Afinal, se fulano é apenas um 'rapazinho', faz sentido que ele nos sirva, nos obedeça e, em última instância, submeta-se à tutela de seus senhores, de suas senhoras.
Nos EUA, até a metade do século passado, os brancos chamavam os negros de 'boys'. Em resposta, surgiu o 'man', com o qual os negros passaram a tratar-se uns aos outros, para afirmarem sua integridade.
No Brasil, na segunda década do século XXI, o expediente persiste.
Faz sentido. Em primeiro lugar, porque persiste a desigualdade, mas também porque todo recurso que escamoteie os conflitos encontra por aqui solo fértil; combina com nosso sonso ufanismo: neste país, todo mundo se ama, não?
Pensando nisso, enquanto pagava minhas compras, já começando a ficar com raiva da mulher, imaginei como chamaria o funcionário do supermercado, se estivesse no lugar dela. Então, me vi dizendo: 'Ei, 'amigo', você sabe onde fica a farinha de mandioca?', e percebi que, pela via oposta, havia caído na mesma arapuca.
Em vez de reafirmar a diferença, reduzindo-o ao status de criança, tentaria anulá-la, promovendo-o ao patamar da amizade.

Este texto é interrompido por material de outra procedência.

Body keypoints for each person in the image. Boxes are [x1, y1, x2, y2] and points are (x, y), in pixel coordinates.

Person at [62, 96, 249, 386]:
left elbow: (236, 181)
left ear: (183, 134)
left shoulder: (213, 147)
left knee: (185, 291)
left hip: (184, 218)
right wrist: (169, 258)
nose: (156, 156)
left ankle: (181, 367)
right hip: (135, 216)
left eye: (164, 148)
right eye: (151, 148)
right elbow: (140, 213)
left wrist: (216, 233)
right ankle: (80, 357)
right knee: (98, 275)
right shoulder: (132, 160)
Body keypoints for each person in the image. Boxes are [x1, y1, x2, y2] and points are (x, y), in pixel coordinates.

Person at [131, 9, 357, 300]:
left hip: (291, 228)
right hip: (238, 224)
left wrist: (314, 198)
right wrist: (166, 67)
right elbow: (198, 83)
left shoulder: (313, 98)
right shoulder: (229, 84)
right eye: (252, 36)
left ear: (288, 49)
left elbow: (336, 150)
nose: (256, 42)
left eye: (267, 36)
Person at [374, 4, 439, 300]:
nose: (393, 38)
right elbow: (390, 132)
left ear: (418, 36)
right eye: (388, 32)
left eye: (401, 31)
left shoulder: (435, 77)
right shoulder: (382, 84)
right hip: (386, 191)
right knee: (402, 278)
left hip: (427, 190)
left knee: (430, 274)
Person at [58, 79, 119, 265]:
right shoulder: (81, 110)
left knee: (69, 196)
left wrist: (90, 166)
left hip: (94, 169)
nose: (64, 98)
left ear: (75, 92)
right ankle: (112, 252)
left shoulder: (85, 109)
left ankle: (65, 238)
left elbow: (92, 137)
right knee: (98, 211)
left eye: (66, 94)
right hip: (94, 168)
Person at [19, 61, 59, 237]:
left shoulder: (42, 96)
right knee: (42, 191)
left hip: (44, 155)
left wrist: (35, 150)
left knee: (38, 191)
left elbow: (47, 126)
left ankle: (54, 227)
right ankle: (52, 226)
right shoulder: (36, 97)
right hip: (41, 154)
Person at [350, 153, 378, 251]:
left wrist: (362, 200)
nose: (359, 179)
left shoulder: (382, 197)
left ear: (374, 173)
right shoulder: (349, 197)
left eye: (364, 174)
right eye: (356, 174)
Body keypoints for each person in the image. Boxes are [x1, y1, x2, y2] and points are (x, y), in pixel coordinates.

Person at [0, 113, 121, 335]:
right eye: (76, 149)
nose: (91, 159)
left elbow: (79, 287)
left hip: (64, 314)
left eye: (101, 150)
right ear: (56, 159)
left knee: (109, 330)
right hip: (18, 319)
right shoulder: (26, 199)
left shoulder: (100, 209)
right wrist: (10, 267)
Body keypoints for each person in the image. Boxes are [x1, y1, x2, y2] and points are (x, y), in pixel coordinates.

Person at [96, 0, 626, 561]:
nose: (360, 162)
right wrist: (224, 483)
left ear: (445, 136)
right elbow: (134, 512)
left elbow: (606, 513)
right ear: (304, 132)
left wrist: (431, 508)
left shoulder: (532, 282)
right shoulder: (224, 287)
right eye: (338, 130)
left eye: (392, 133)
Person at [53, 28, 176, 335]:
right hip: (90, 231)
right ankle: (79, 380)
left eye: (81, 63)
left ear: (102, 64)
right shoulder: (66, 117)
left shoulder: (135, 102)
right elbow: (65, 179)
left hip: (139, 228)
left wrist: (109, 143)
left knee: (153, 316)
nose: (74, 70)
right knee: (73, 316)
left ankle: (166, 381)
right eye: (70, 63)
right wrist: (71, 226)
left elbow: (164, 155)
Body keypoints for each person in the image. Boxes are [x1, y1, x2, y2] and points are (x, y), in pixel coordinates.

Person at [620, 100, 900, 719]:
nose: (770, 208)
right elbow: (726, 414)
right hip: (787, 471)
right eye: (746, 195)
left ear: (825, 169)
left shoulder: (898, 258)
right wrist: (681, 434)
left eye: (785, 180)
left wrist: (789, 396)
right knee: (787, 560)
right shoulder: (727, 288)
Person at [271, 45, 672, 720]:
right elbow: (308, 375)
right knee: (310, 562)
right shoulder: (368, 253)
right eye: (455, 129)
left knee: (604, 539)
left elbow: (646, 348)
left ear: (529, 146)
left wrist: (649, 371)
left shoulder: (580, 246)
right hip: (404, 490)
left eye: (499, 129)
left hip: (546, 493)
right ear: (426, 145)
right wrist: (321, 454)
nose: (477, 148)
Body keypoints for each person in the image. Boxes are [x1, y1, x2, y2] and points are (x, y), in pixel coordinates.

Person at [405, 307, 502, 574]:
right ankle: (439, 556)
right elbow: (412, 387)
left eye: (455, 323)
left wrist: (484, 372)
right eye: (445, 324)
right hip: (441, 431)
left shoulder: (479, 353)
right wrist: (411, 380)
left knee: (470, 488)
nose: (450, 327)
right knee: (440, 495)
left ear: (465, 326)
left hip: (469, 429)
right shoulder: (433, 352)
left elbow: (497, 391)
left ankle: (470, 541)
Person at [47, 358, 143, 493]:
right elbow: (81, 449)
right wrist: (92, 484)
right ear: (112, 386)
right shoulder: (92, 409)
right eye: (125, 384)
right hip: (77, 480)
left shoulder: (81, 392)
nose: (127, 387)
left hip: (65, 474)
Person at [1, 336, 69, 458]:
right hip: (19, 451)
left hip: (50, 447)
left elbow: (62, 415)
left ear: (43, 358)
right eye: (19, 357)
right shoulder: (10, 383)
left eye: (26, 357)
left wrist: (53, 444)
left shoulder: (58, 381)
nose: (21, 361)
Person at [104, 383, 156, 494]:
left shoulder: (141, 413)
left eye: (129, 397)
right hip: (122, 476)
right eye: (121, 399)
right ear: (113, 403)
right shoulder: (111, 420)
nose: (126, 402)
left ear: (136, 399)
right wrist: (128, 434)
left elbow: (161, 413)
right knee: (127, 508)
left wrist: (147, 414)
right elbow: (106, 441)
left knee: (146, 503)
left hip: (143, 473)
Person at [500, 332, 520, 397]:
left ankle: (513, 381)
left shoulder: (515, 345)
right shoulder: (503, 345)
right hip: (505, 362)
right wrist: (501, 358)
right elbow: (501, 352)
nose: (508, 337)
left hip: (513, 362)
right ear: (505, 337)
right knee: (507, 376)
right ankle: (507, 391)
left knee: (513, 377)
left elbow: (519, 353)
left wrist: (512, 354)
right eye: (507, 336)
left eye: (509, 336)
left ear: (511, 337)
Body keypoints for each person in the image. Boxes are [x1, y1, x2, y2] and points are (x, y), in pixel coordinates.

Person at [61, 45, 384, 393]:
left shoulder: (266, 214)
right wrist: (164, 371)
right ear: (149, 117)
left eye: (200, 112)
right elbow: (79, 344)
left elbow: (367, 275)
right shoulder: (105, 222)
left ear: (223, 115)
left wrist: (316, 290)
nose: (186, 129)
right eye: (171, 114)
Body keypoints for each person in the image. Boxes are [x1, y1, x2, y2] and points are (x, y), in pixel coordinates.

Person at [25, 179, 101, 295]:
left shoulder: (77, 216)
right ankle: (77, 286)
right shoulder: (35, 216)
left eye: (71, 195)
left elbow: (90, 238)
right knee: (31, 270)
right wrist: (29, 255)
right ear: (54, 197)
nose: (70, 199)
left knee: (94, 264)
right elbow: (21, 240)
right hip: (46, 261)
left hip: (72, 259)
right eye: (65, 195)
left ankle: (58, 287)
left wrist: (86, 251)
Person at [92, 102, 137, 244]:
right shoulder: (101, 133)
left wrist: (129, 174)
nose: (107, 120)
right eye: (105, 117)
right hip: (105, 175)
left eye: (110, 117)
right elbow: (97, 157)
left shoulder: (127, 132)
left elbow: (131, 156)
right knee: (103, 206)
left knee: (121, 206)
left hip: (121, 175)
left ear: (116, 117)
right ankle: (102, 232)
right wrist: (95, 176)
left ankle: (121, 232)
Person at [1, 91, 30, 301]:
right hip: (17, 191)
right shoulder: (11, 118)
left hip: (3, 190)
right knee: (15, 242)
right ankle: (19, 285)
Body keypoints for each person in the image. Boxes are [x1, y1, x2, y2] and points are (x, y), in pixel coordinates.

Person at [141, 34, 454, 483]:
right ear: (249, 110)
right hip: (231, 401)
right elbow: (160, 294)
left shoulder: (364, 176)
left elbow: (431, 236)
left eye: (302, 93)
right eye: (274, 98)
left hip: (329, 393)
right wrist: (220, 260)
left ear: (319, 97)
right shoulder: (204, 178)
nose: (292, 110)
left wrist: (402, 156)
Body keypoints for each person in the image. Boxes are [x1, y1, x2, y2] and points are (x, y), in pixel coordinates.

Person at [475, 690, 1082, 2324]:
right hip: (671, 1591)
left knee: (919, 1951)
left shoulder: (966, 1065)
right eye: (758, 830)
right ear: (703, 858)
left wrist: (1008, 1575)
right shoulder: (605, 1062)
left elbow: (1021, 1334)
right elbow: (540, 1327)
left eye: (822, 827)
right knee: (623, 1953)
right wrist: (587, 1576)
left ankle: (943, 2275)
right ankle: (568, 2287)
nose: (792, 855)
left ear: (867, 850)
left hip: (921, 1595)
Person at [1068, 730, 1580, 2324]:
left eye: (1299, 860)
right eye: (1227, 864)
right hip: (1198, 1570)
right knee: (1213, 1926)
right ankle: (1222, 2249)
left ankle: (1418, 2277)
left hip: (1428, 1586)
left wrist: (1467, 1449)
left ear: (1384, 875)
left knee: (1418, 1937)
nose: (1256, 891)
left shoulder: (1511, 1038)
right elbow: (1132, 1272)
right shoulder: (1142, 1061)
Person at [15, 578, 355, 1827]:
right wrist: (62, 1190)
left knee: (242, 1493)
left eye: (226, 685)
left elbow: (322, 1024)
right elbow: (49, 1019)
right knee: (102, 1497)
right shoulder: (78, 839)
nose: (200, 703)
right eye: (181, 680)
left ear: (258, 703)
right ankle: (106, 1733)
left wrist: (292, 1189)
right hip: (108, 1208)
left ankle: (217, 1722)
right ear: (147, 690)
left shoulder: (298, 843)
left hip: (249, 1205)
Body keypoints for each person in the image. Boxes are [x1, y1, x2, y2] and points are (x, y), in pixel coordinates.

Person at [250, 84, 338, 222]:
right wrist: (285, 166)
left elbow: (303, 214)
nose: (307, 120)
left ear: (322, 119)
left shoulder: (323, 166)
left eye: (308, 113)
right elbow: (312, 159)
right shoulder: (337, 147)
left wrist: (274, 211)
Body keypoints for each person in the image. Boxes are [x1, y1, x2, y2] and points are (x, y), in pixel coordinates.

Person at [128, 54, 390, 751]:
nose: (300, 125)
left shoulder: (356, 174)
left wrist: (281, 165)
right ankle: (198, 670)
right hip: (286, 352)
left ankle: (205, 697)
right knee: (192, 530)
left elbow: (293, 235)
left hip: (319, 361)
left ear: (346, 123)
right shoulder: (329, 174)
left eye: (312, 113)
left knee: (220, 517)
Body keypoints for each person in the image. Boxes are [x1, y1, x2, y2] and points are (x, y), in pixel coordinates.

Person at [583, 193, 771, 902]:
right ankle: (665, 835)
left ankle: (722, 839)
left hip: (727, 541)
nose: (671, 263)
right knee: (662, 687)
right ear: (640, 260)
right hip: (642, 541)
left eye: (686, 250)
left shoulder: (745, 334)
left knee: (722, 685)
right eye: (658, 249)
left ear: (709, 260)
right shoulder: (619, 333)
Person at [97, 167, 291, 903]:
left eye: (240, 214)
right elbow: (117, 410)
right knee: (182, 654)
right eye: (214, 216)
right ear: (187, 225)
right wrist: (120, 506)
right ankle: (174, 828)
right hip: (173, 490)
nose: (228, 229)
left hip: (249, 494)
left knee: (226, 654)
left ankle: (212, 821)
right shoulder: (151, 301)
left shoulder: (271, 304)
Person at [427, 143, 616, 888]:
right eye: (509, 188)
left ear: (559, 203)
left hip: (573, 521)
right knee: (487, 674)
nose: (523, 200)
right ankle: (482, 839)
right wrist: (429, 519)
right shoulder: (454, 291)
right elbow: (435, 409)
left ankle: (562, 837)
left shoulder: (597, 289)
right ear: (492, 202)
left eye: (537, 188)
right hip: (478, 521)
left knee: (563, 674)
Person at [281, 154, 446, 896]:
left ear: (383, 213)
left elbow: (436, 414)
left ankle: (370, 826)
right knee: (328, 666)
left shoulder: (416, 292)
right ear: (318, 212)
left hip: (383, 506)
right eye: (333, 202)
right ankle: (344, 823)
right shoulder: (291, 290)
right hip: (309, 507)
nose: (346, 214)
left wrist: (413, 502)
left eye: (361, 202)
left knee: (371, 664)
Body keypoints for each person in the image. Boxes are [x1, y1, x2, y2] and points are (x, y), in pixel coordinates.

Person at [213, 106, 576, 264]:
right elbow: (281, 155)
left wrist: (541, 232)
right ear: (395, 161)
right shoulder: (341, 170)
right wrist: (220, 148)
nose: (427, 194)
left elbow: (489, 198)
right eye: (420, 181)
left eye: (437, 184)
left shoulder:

Mas, como nunca havíamos nos visto antes, a máscara cairia, revelando o que eu tentava ocultar: a distância entre quem empurra o carrinho e quem empacota as compras.
'Rapazinho' e 'amigo' -ou 'chefe', 'meu rei', 'brother', 'queridão'- são dois lados da mesma moeda: a incapacidade de ver, naquele que me serve, um cidadão, um igual.
Não é de se admirar que, nesta sociedade ainda marcada pela mentalidade escravocrata, haja uma onda de preconceito com o alargamento da classe C, que tornou-se explícito nas manifestações de ódio aos nordestinos, via Twitter e Facebook, no fim do ano passado.
Mas o bordão que melhor exemplifica o susto e o desprezo da classe A pelos pobres, ou ex-pobres que agora têm dinheiro para frequentar certos ambientes antes fechados a eles, é: 'Credo, esse aeroporto tá parecendo uma rodoviária!'. De tão repetido, tem tudo para se tornar o 'Você sabe com quem está falando?!' do início do século XXI. Se o Brasil continuar crescendo e distribuindo renda, os rapazinhos, que horror!, ganharão cada vez mais espaço e a coisa só deve piorar. É preocupante. Nesse ritmo, num futuro próximo, quem é que vai empacotar nossas compras?